**TASK DIRECTIONS**: The lines to copy are those holding the string "sobre" in the entries below.

**EXTRACTED MATERIAL**:
-- Opening Marker --

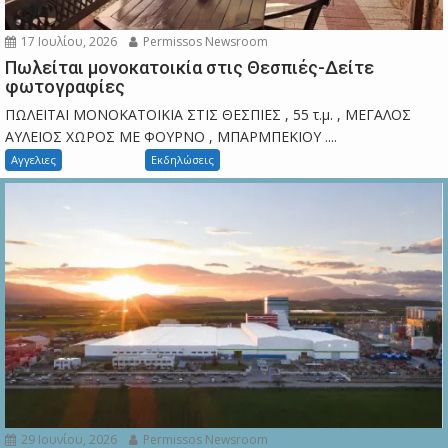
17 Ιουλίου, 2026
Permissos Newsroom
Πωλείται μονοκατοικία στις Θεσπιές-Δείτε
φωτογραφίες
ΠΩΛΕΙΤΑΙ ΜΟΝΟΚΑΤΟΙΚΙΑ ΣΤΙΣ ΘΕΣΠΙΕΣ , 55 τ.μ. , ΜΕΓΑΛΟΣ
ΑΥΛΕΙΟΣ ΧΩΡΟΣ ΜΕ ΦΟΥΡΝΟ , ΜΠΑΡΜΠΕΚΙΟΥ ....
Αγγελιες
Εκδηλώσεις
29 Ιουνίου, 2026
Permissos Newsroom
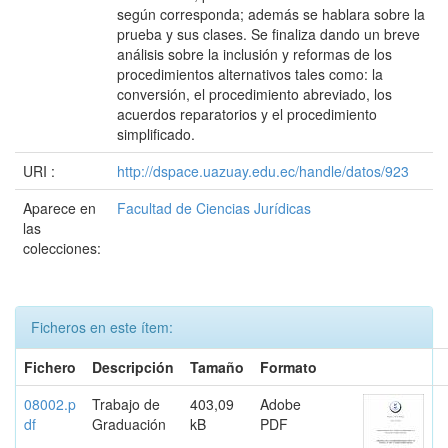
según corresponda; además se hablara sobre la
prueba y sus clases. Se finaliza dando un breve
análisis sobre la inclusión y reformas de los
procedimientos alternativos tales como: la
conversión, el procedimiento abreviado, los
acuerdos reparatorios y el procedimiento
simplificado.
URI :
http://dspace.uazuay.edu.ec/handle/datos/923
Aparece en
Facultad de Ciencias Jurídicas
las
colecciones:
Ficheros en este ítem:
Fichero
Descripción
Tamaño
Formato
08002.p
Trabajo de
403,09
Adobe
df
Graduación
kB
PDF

-- Closing Marker --
-- Opening Marker --

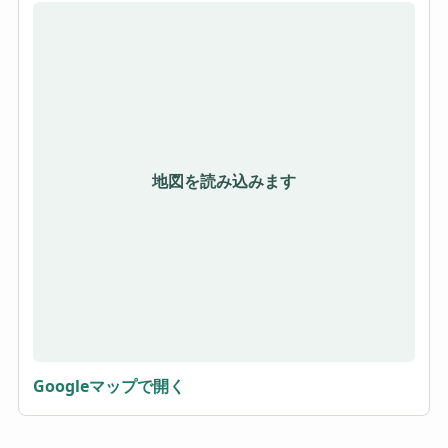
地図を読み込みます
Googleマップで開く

-- Closing Marker --

**SOLUTION FOR THIS PROBLEM**:
según corresponda; además se hablara sobre la
análisis sobre la inclusión y reformas de los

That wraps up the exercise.